Extracted page text data
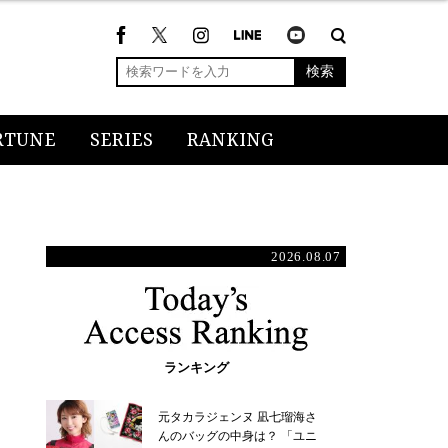
検索
RTUNE
SERIES
RANKING
2026.08.07
ランキング
元タカラジェンヌ 凪七瑠海さ
んのバッグの中身は？ 「ユニ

▸ Problem to work on
Print the records again exactly, pictures excluded.

▸ Answer space
検索
RTUNE
SERIES
RANKING
2026.08.07
ランキング
元タカラジェンヌ 凪七瑠海さ
んのバッグの中身は？ 「ユニ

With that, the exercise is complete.